Current gene therapies are largely based on AAV, but it has some limitations. The virus is relatively small and cannot physically contain gene-editing machinery for some complex mutations. Furthermore, AAV-based gene therapy can only deliver DNA, which causes the continuous creation of gene editing molecules that can lead to unwanted gene edits.
Lipid nanoparticles are a promising alternative because they do not have size limitations like AAV. Furthermore, lipid nanoparticles can release mRNA, which only keeps the gene-editing machinery active for a short period of time, potentially preventing unwanted editing. The potential of lipid nanoparticles was demonstrated by the success of mRNA-based Covid-19 vaccines, which also use lipid nanoparticles to deliver mRNA.

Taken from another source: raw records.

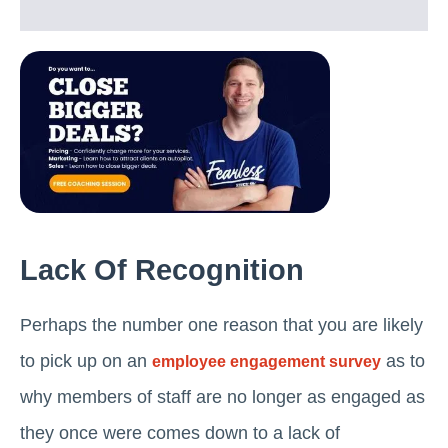
Lack Of Recognition
Perhaps the number one reason that you are likely
to pick up on an
as to
employee engagement survey
why members of staff are no longer as engaged as
they once were comes down to a lack of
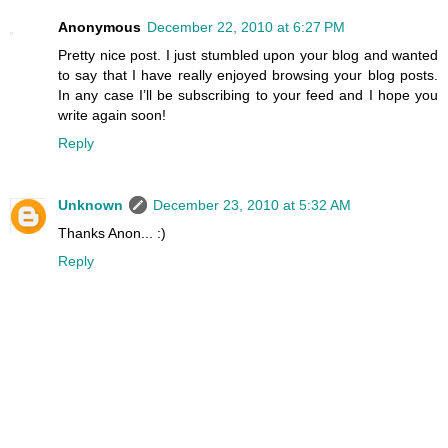
Anonymous
December 22, 2010 at 6:27 PM
Pretty nice post. I just stumbled upon your blog and wanted
to say that I have really enjoyed browsing your blog posts.
In any case I’ll be subscribing to your feed and I hope you
write again soon!
Reply
Unknown
December 23, 2010 at 5:32 AM
Thanks Anon... :)
Reply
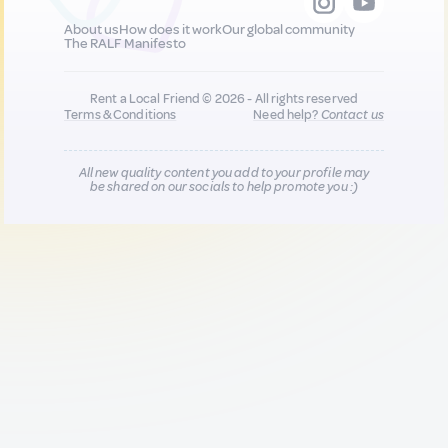
About us
How does it work
Our global community
The RALF Manifesto
Rent a Local Friend © 2026 - All rights reserved
Terms & Conditions
Need help?
Contact us
All new quality content you add to your profile may
be shared on our socials to help promote you :)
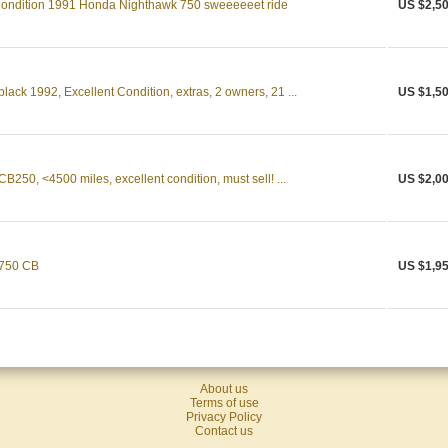
Condition 1991 Honda Nighthawk 750 sweeeeeet ride
US $2,50
ack 1992, Excellent Condition, extras, 2 owners, 21 ...
US $1,50
50, <4500 miles, excellent condition, must sell! ...
US $2,00
 750 CB
US $1,95
About us
Terms of use
Privacy Policy
Contact us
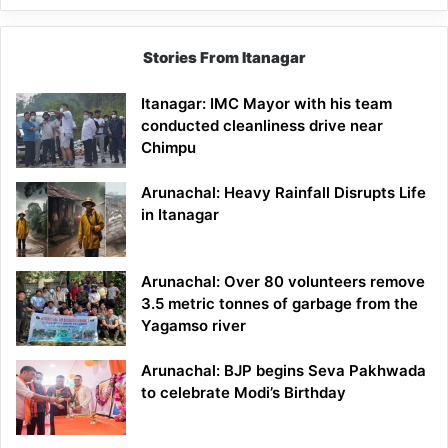
Stories From Itanagar
Itanagar: IMC Mayor with his team
conducted cleanliness drive near
Chimpu
Arunachal: Heavy Rainfall Disrupts Life
in Itanagar
Arunachal: Over 80 volunteers remove
3.5 metric tonnes of garbage from the
Yagamso river
Arunachal: BJP begins Seva Pakhwada
to celebrate Modi’s Birthday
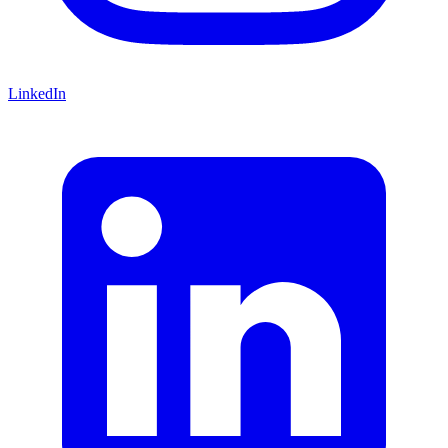
LinkedIn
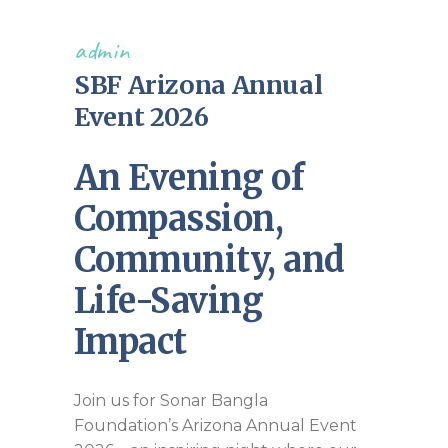
admin
SBF Arizona Annual
Event 2026
An Evening of
Compassion,
Community, and
Life-Saving
Impact
Join us for Sonar Bangla
Foundation’s Arizona Annual Event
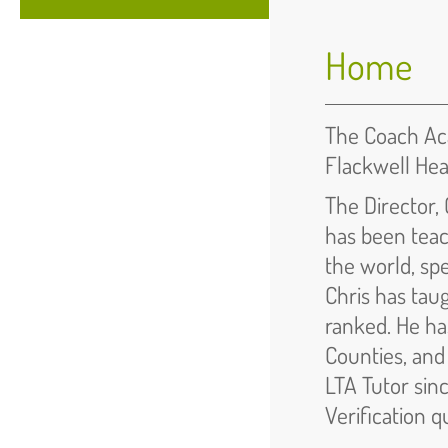
Home
The Coach Aca
Flackwell He
The Director, 
has been teac
the world, sp
Chris has tau
ranked. He ha
Counties, and
LTA Tutor sinc
Verification q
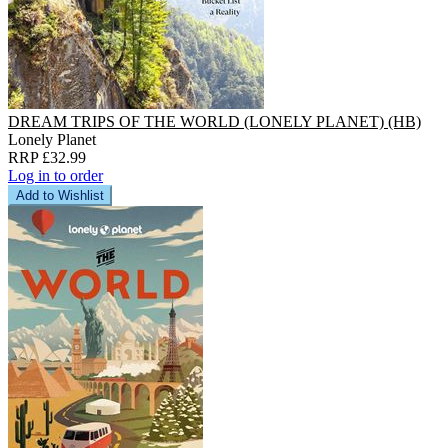
DREAM TRIPS OF THE WORLD (LONELY PLANET) (HB)
Lonely Planet
RRP £32.99
Log in to order
Add to Wishlist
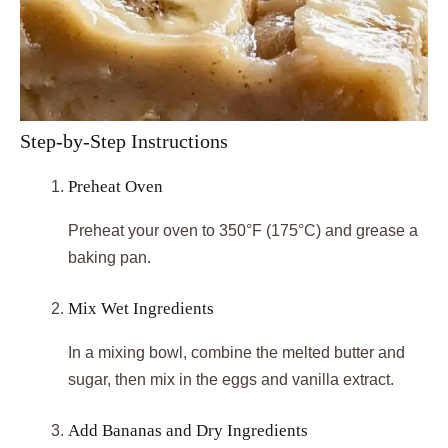
Step-by-Step Instructions
Preheat Oven
Preheat your oven to 350°F (175°C) and grease a
baking pan.
Mix Wet Ingredients
In a mixing bowl, combine the melted butter and
sugar, then mix in the eggs and vanilla extract.
Add Bananas and Dry Ingredients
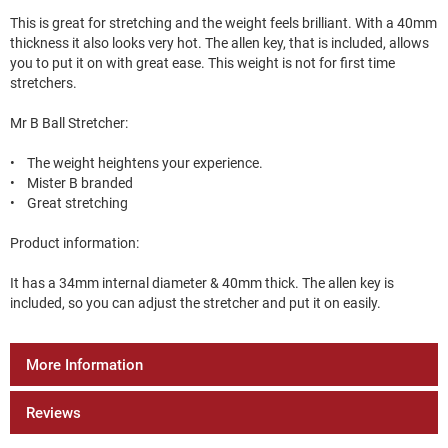
This is great for stretching and the weight feels brilliant. With a 40mm
thickness it also looks very hot. The allen key, that is included, allows
you to put it on with great ease. This weight is not for first time
stretchers.
Mr B Ball Stretcher:
• The weight heightens your experience.
• Mister B branded
• Great stretching
Product information:
It has a 34mm internal diameter & 40mm thick. The allen key is
included, so you can adjust the stretcher and put it on easily.
More Information
Reviews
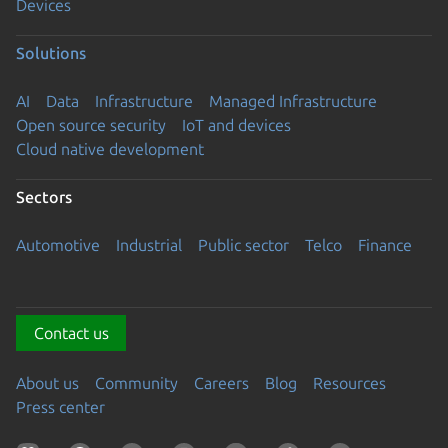
Devices
Solutions
AI
Data
Infrastructure
Managed Infrastructure
Open source security
IoT and devices
Cloud native development
Sectors
Automotive
Industrial
Public sector
Telco
Finance
Contact us
About us
Community
Careers
Blog
Resources
Press center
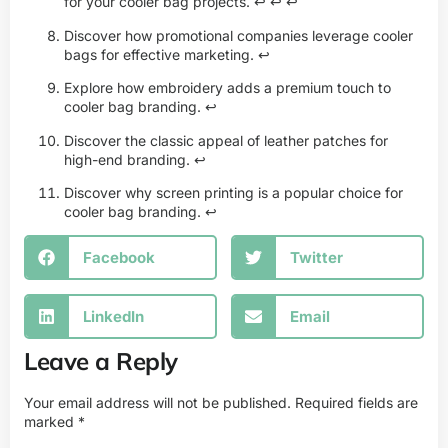
for your cooler bag projects.
↩
↩
↩
Discover how promotional companies leverage cooler
bags for effective marketing.
↩
Explore how embroidery adds a premium touch to
cooler bag branding.
↩
Discover the classic appeal of leather patches for
high-end branding.
↩
Discover why screen printing is a popular choice for
cooler bag branding.
↩
Facebook
Twitter
LinkedIn
Email
Leave a Reply
Your email address will not be published.
Required fields are
marked
*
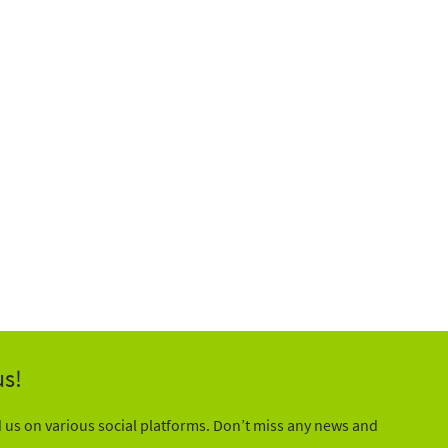
us!
d us on various social platforms. Don’t miss any news and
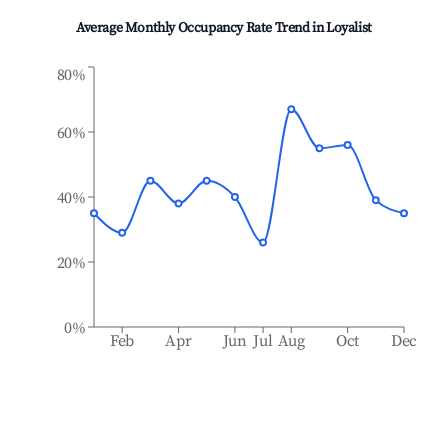
Average Monthly Occupancy Rate Trend in
Loyalist
80%
60%
40%
20%
0%
Feb
Apr
Jun
Jul
Aug
Oct
Dec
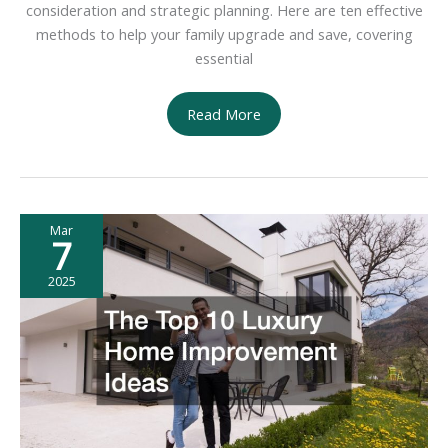
consideration and strategic planning. Here are ten effective
methods to help your family upgrade and save, covering
essential
10
Read More
Ways
Your
Family
Can
Mar
Upgrade
7
and
Save
2025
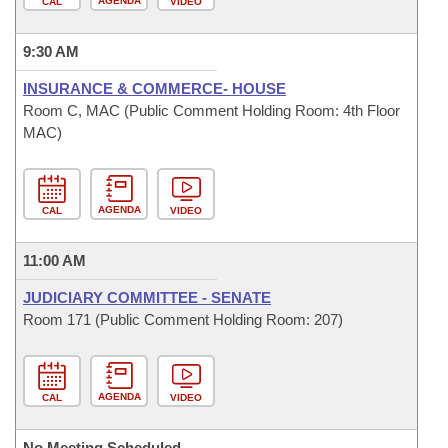
AGENDA
CAL
VIDEO
9:30 AM
INSURANCE & COMMERCE- HOUSE
Room C, MAC (Public Comment Holding Room: 4th Floor
MAC)
AGENDA
CAL
VIDEO
11:00 AM
JUDICIARY COMMITTEE - SENATE
Room 171 (Public Comment Holding Room: 207)
AGENDA
CAL
VIDEO
No Meeting Scheduled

The potential of lipid nanoparticles was demonstrated by the success of mRNA-based Covid-19 vaccines
In this study, Sahay, Ryals, and their colleagues showed that a peptide-coated coat of lipid nanoparticles can target photoreceptor cells in the retina, the tissue at the back of the eye that enables vision. As a first proof of concept, mRNA with instructions for making green fluorescent protein was placed inside nanoparticles.
After injecting this nanoparticle-based gene therapy model into the eyes of mice and non-human primates, the research team used various imaging techniques to examine the treated eyes. The retinal tissue of the animals was illuminated green, demonstrating that the lipid nanoparticle shell reached the photoreceptors and that the released mRNA penetrated the retina and created the green fluorescent protein. It is the first time that lipid nanoparticles are known to target photoreceptors in a non-human primate.